##### RECORDS PROVIDED #####

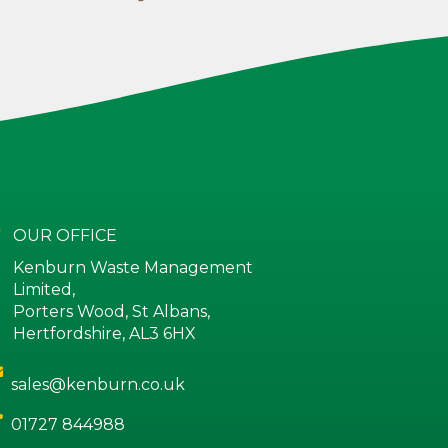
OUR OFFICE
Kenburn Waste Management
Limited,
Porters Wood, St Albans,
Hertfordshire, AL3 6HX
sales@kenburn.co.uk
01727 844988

#####
##### RECORDS PROVIDED #####

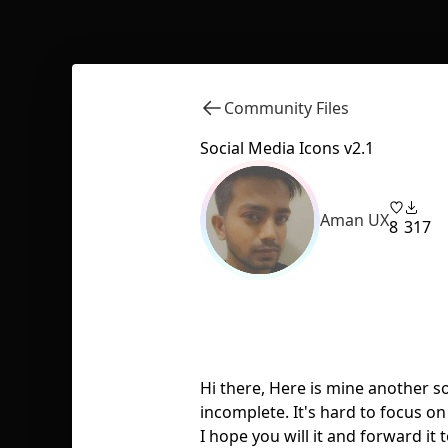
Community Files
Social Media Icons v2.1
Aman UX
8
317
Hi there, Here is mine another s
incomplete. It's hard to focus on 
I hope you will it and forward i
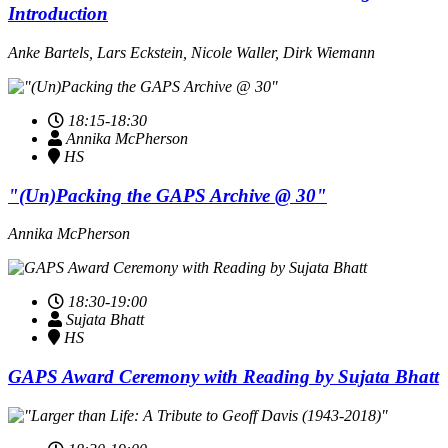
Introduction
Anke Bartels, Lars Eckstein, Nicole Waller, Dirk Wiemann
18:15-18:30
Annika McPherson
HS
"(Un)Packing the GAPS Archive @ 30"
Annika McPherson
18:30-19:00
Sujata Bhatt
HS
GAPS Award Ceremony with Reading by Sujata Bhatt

#####

Please pick out each line in the material above that contains the word "Sujata", and copy those lines. Matching is case-sensitive.

Sujata Bhatt
GAPS Award Ceremony with Reading by Sujata Bhatt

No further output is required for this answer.